A U.S. Europe Trade Pact? Why Not?
First there was NAFTA. Now there is TAFTA--the Transatlantic Free Trade Agreement. Trial balloons are going up on both sides of the Atlantic on a proposed European-American deal between like-minded, free-market, free-trade economies. It is a proposal that deserves serious, but cautious, attention.
The argument for TAFTA goes like this: The U.S. and Europe basically have similar, open, economic systems compared with the more closed, mercantilist capitalism ef Asia. Unlike U.S.-Asian trade, the trade flowing across the Atlantic follows the ups and downs of currencies because markets are generally open. Movement of goods and capital are generally in balance over time, again unlike trade with Asia, where the U.S. deficit keeps growing no matter what. So why not formalize economic relations among countries where trade and investment are on a fairly level playing field?
No reason at all. For too long, U.S.-European relations have been defined mainly in terms of security needs. Now, economics is paramount. A long-standing romance with Asia may be blinding the U.S. to the realities of Asian commerce: limitations placed on foreign direct investment and unfair protectionist barriers to imports. The Japanese mercantilist economic model is popular from Korea to Malaysia. Most important, a grand Euro-American economic coalition of two continents based on free and open markets may be the only way to pressure Asians to act according to the free-trade principles from which they have benefited so much.
The danger would be if TAFTA becomes a country club of trade. Just as Malaysia talks of building an Asian economic bloc excluding the U.S., Australia, and New Zealand--a "caucus without caucasians"--some TAFTA proponents seem intent on creating a "caucus with only caucasians." It is troubling that TAFTA's provenance includes free-trade revisionists such as Sir James Goldsmith, who argue that globalization hurts European and American living standards. Their solution: limit trade with low-wage countries and build a kind of transatlantic economic fortress.

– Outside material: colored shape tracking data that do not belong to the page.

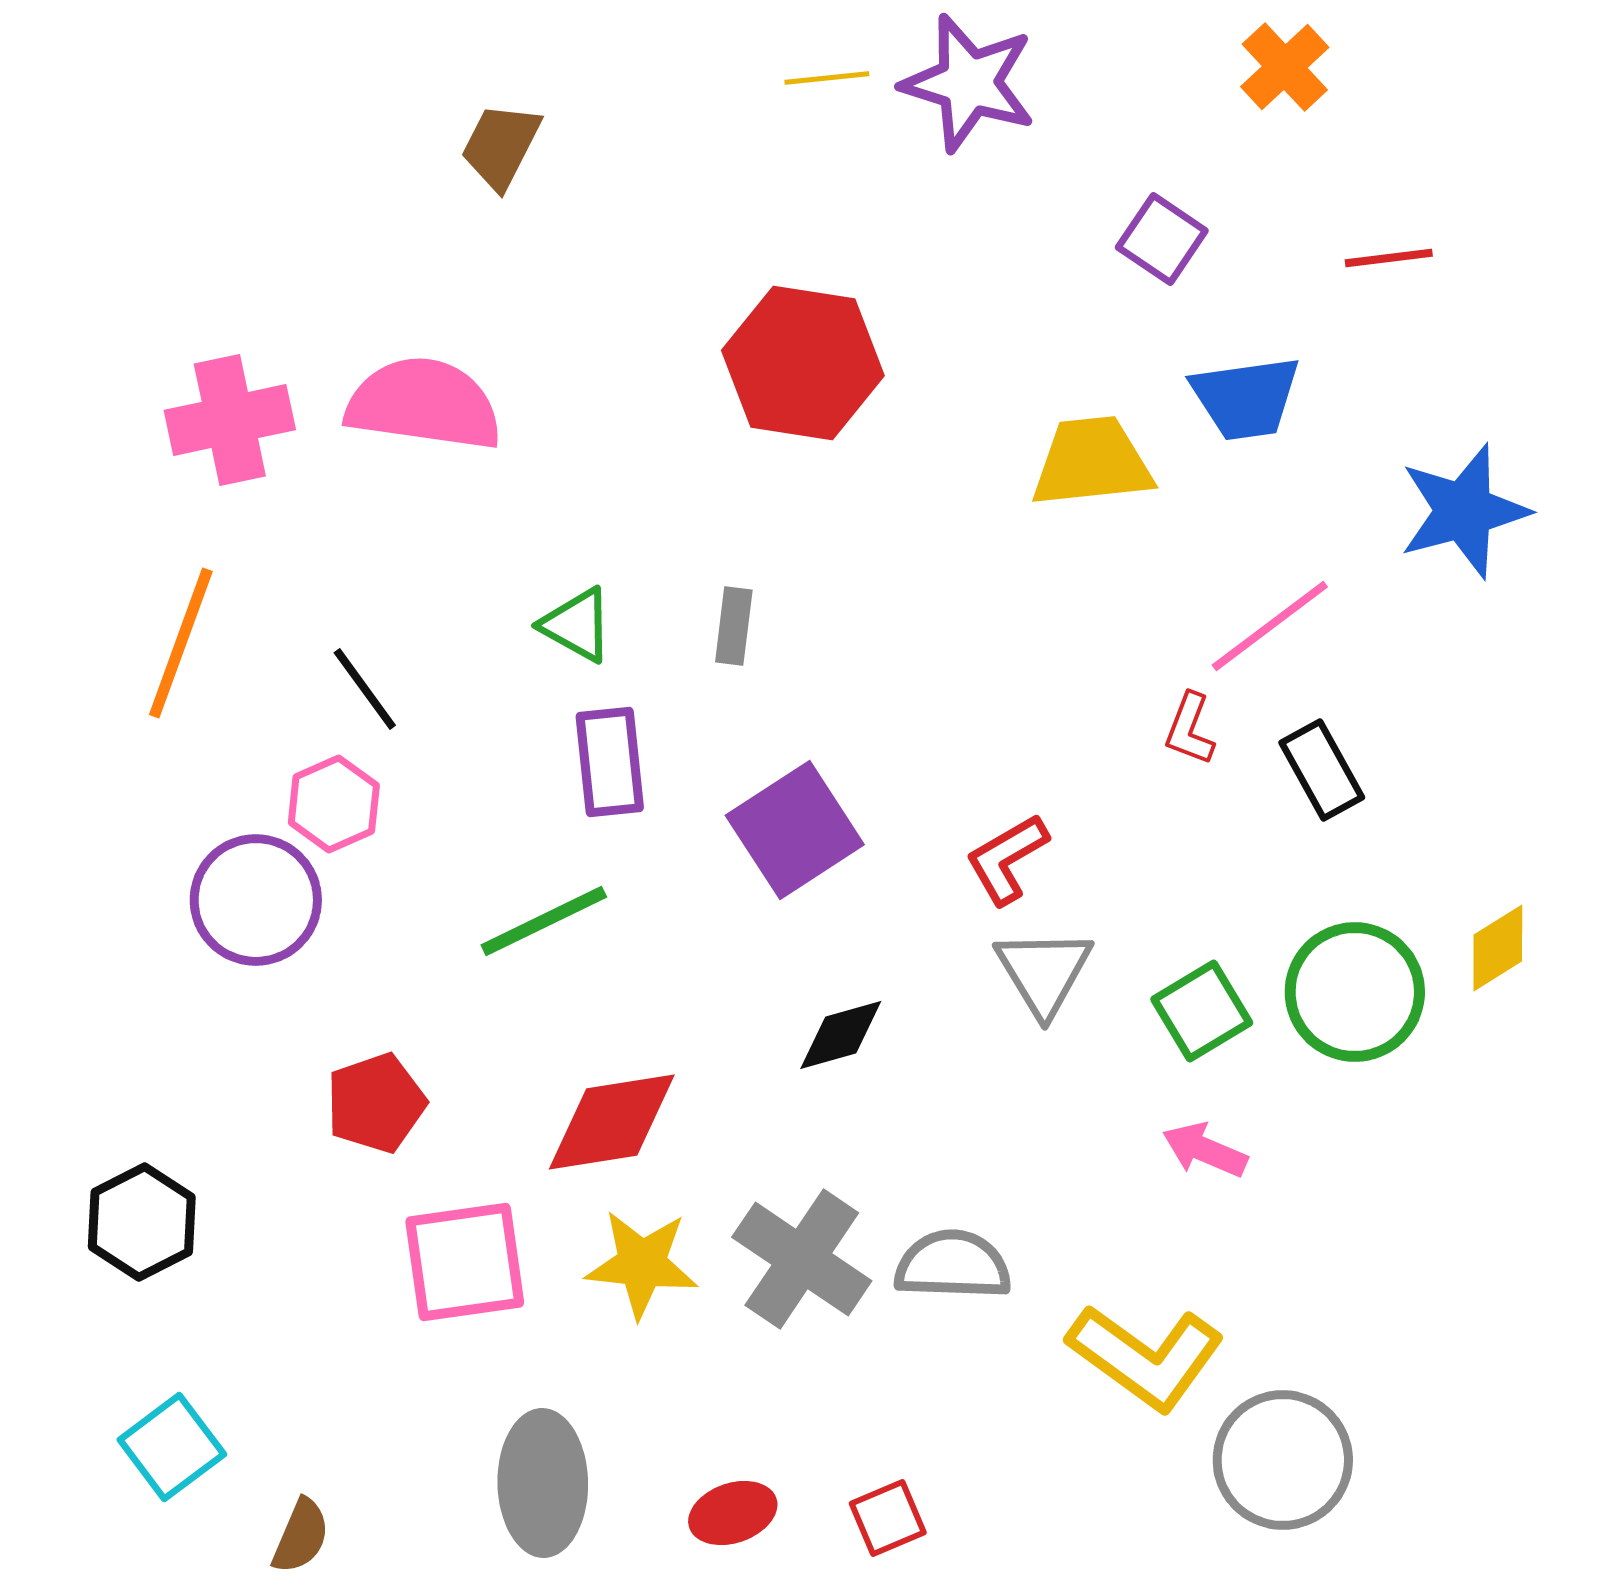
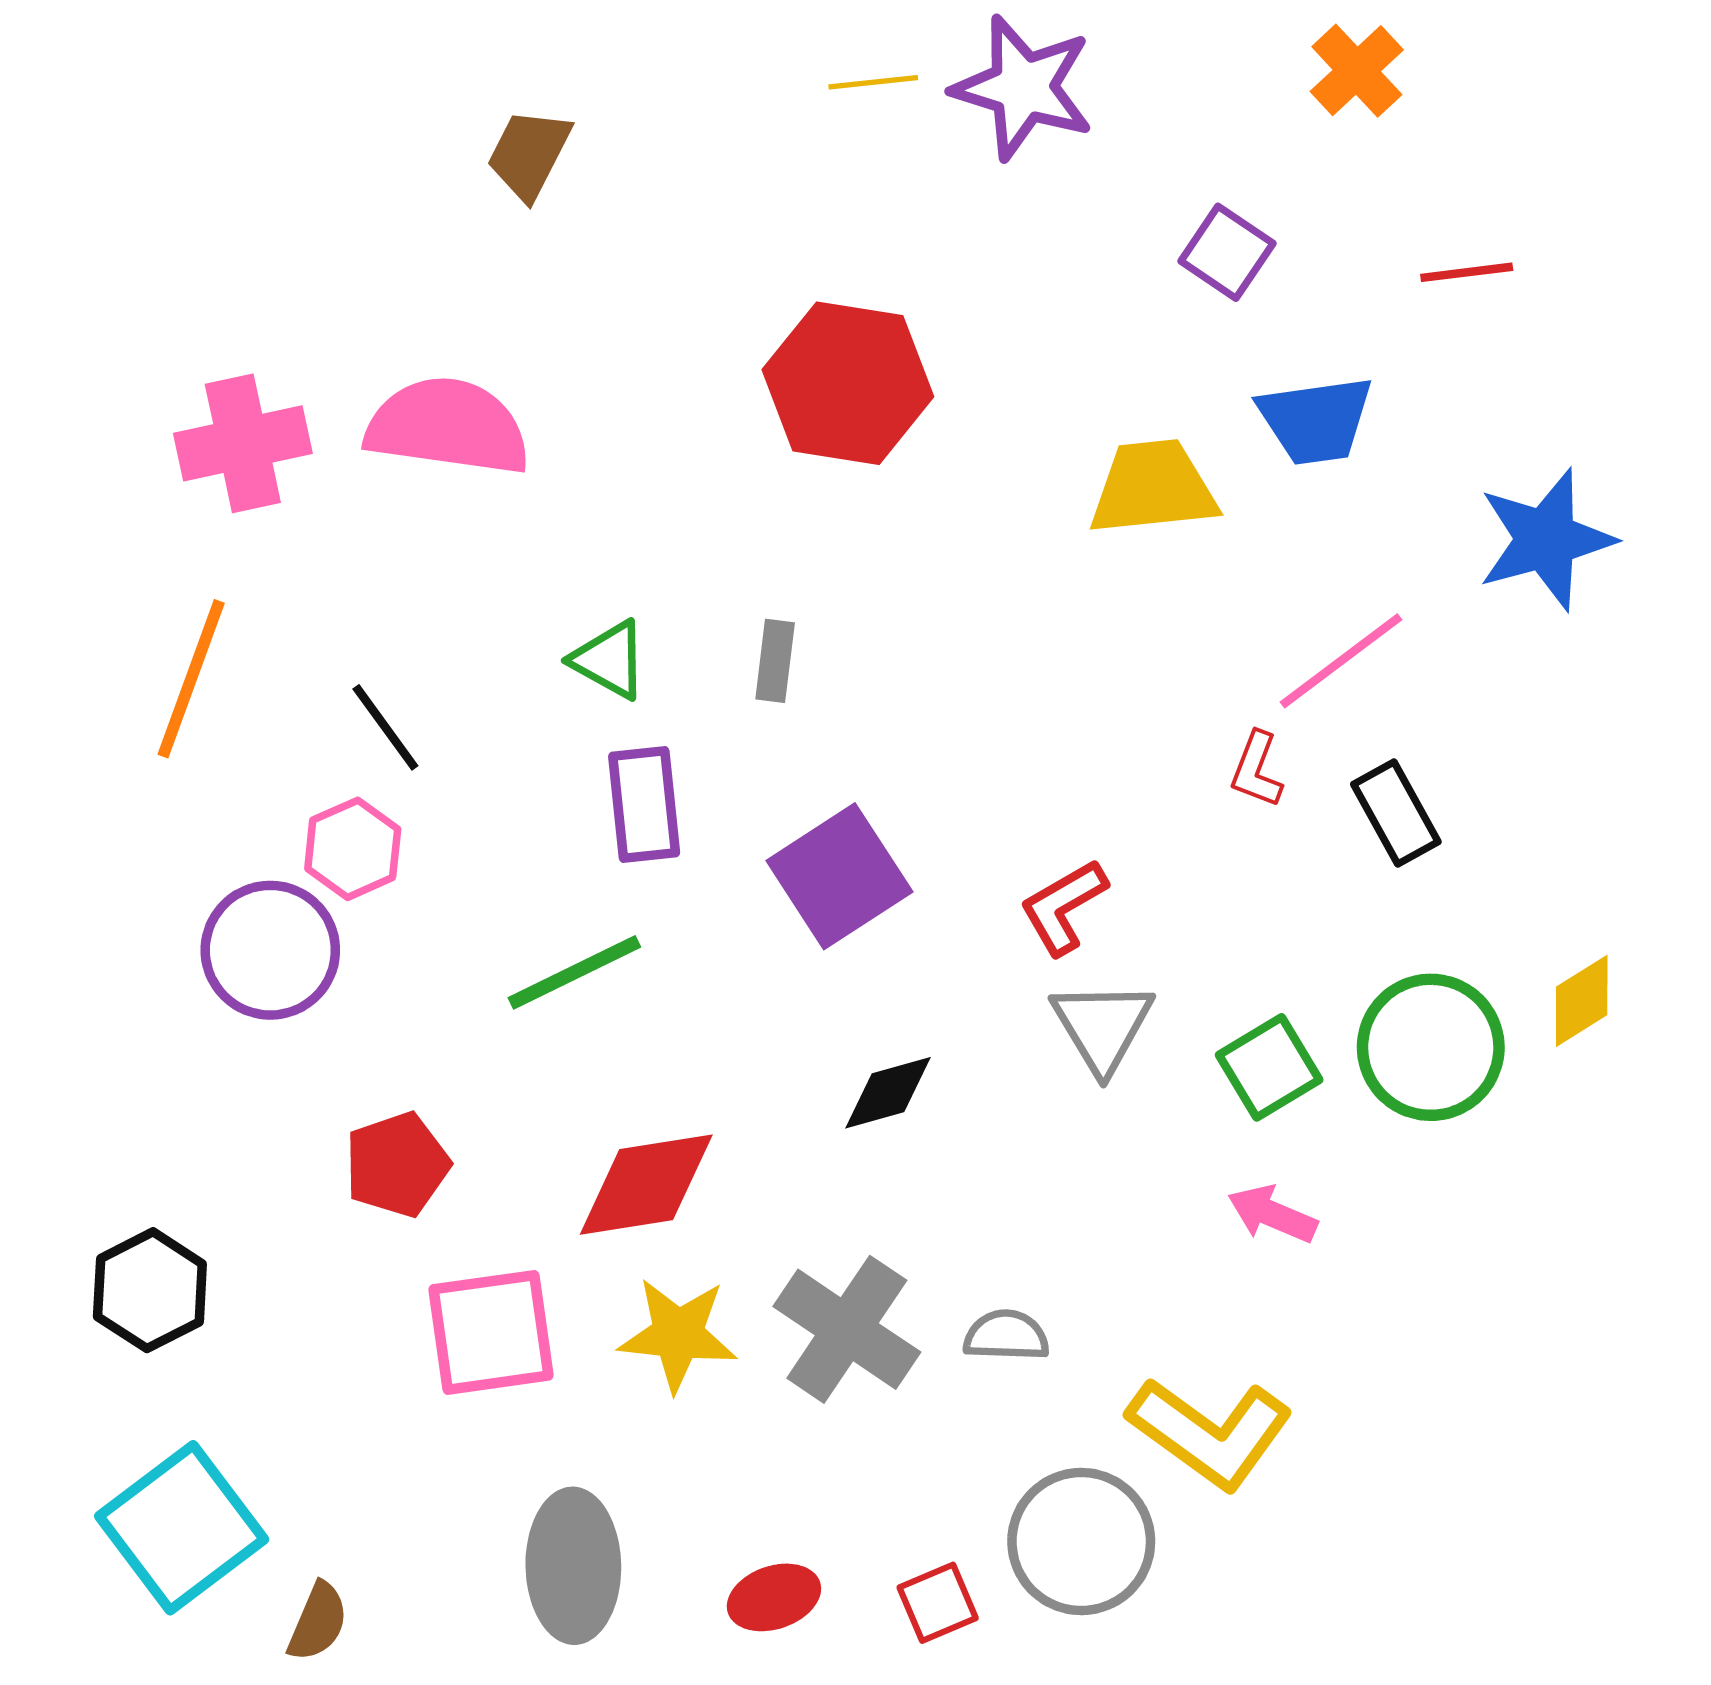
gray semicircle: (953, 1265) -> (1006, 1336), size x0.7
cyan square: (172, 1447) -> (182, 1528), size x1.5
gray circle: (1283, 1460) -> (1081, 1542), moved

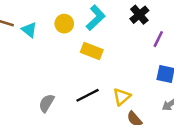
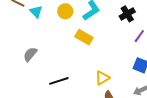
black line: (88, 95) -> (59, 81), moved
gray semicircle: (47, 103) -> (30, 54), moved

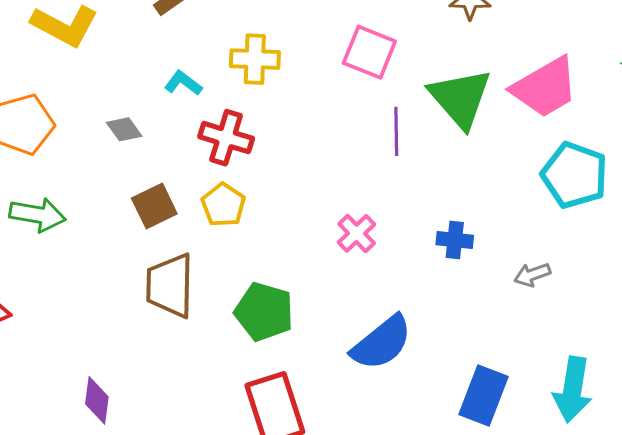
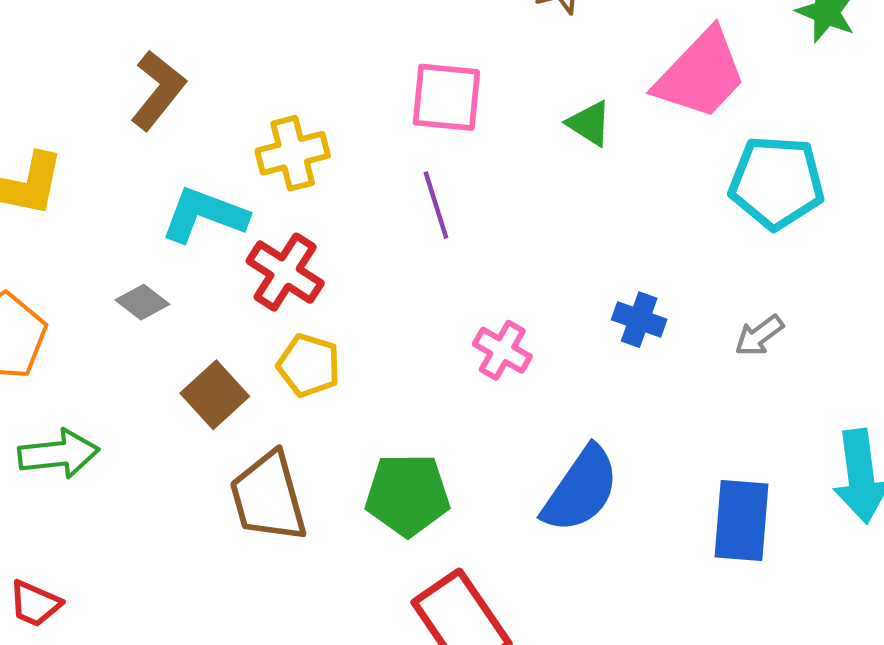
cyan L-shape: (183, 83) -> (204, 215), size x1.6
green triangle: (460, 98) -> (589, 123), size x0.5
purple line: (396, 131) -> (436, 205), moved
red cross: (226, 138) -> (285, 272), turned 32
blue cross: (455, 240) -> (639, 320), turned 30

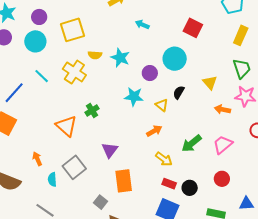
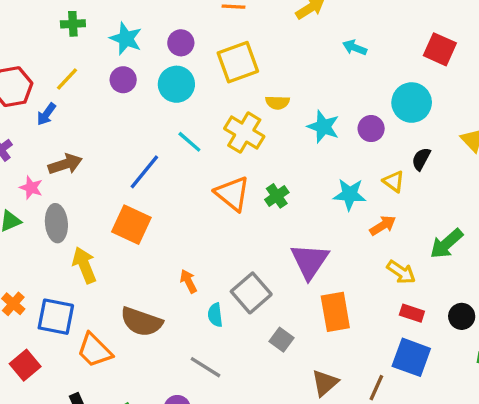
cyan star: (120, 58) -> (323, 127), moved
cyan star: (134, 97) -> (350, 194), moved
orange triangle: (66, 126) -> (232, 194), moved
purple triangle: (110, 150) -> (310, 261), size x1.4
black circle: (190, 188) -> (462, 316), moved
gray square: (101, 202) -> (281, 340), moved

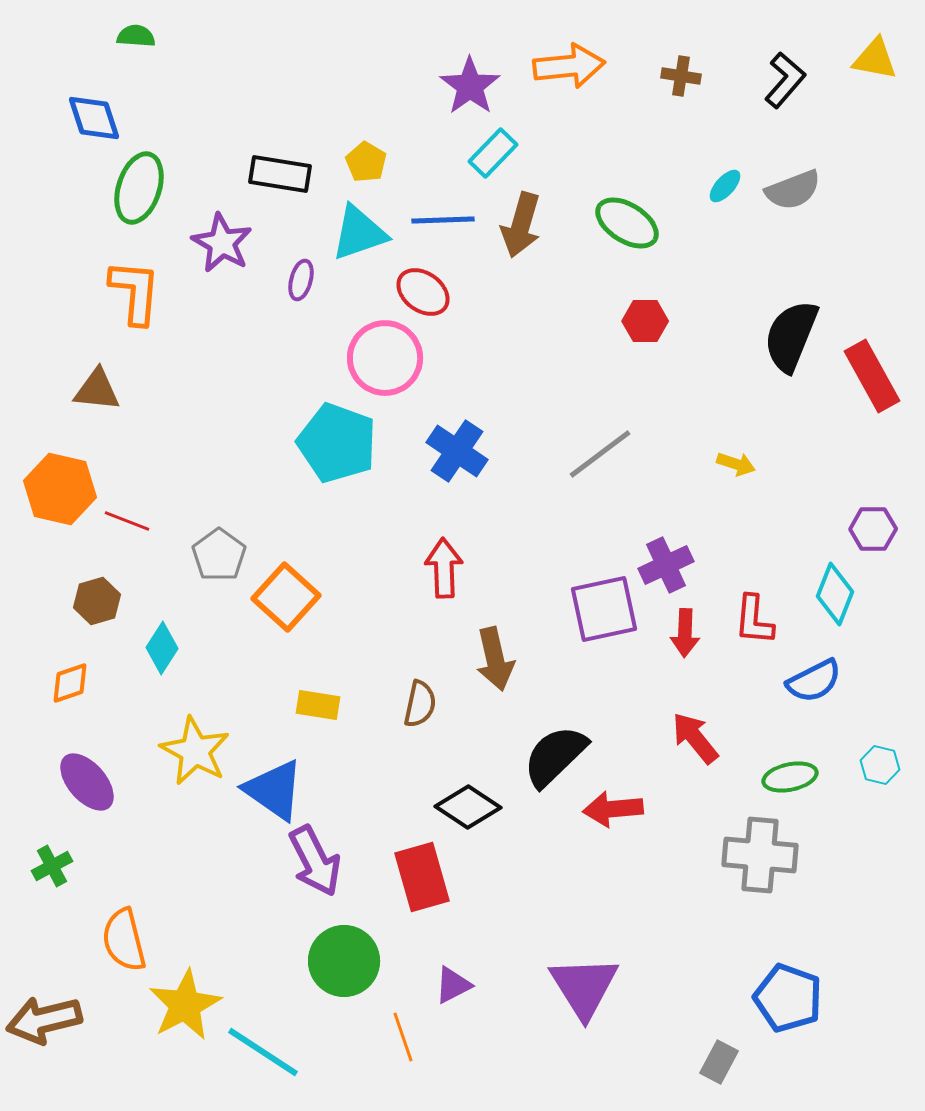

That would be a big mistake. However painful it may be at times, global economic integration is driving U.S. growth and productivity. Yet time may be running out for free trade. Sadly, Japan's mercantile policies and Asia's wish to follow them is beginning to push U.S. and European policymakers to think of free-market alternatives. Unless Asia starts to back away from mercantilism, the TAFTA idea, a second-best solution right now, may soon become a first choice.